No amar los dragones
«Conquistar la práctica no es fácil: vivimos atrincherados en nuestras fantasías, platónicamente»
Existe una expresión budista que dice: «No ames los dragones al igual que Sekko». Sekko era un hombre que idolatraba los dragones: tenía la casa repleta de figuritas, esculturas y adornos de dragones, por todas partes. Un dragón de verdad, tras conocer su afición, pensó que, de visitarlo, Sekko se alegraría, teniendo en cuenta lo mucho que le gustaban los de su especie. Sin embargo, cuando el dragón asomó su hocico por la ventana de la casa, Sekko se desmayó al instante, presa del pánico. Explica Kosho Uchiyama en Abrir la mano del pensamiento que Sekko es símbolo de aquellos que prefieren la imitación al objeto real: Una persona que le dice a todos lo importante que es para ella la práctica y, en cuanto empieza, renuncia debido a que le resulta muy difícil, es alguien a quien tan sólo le gustan los dragones esculpidos.
«En realidad, todos somos Sekko en un momento de nuestra vida: nos acobarda la realidad y por eso vivimos enamorados de las ideas»

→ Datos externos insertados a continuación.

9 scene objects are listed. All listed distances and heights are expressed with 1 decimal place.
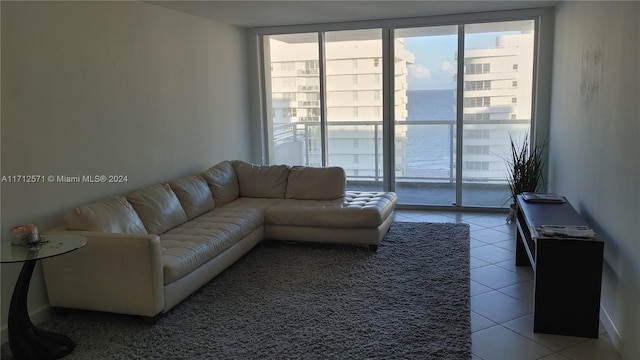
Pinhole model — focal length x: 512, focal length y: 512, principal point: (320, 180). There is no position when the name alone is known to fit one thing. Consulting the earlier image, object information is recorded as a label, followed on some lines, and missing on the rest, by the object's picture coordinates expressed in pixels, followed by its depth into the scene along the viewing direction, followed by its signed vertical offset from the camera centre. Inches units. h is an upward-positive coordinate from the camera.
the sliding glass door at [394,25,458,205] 234.2 -6.7
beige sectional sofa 125.5 -37.6
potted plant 208.8 -29.0
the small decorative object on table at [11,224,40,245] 113.7 -27.4
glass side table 111.0 -45.2
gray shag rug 113.5 -53.1
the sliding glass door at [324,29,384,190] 244.8 -0.4
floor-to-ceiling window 229.3 -1.0
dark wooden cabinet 113.9 -41.9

Kosho Uchiyama se refiere exclusivamente a la práctica meditativa. En efecto, hay cantidad de personas a las que les chifla cuanto rodea la contemplación –iconos, velas aromáticas, cuencos tibetanos o habitaciones mínimas- pero que nunca contemplan. Personas que renuncian tras los primeros picores, sin perseverancia, enamoradas más del escenario que de la historia representada. Hay Sekkos en todos los ámbitos. En la literatura, los hay que conocen todas las técnicas que se enseñan en los talleres de escritura creativa pero que nunca han concluido un libro. A las que les gusta no el proceso escritor sino el resultado, es decir, aquellas que fantasean con una sobrecubierta donde figure su nombre. Hay sekkos de la felicidad que coleccionan títulos de autoayuda y coaching emocional para sedarse, y que después de cerrar el libro miran su vida perplejos, como un mueble sin instrucciones. En realidad, todos somos Sekko en un momento de nuestra vida: nos acobarda la realidad y por eso vivimos enamorados de las ideas. Las ideas, ese invento del diablo, son la casa de quien vive lejos de sí mismo. Somos, la mayor parte del tiempo, ese hombre que vive pensando lo que bien que le vendría un baño en la piscina pero que moja los dedos del pie y luego los retira, hasta la siguiente intentona.
Lo difícil, dice Pablo d’Ors, no es meditar, sino querer meditar.
Teniendo en cuenta este riesgo, nos urge destruir con el martillo de lo real todas las estatuillas que adoramos. Derrumbar nuestros templos y sus estatuas y lanzarnos a la práctica de todo aquello que anhelamos de manera recurrente. Antes que leer sobre poesía, descubrir la poesía en la realidad que me ha tocado; antes que acopiar conocimientos acerca de la práctica del silencio, callarme todos los días, estén como esté la agenda y mi corazón; antes que teorizar sobre el amor, poner la lavadora. Si apartamos las opiniones, el pensamiento, el incansable parloteo de la mente, descubriremos un dragón que espera nuestra caricia. Conquistar la práctica no es fácil: vivimos, ya digo, atrincherados en nuestras fantasías, platónicamente. Pero ser conscientes de nuestro idealismo ya es un primer paso.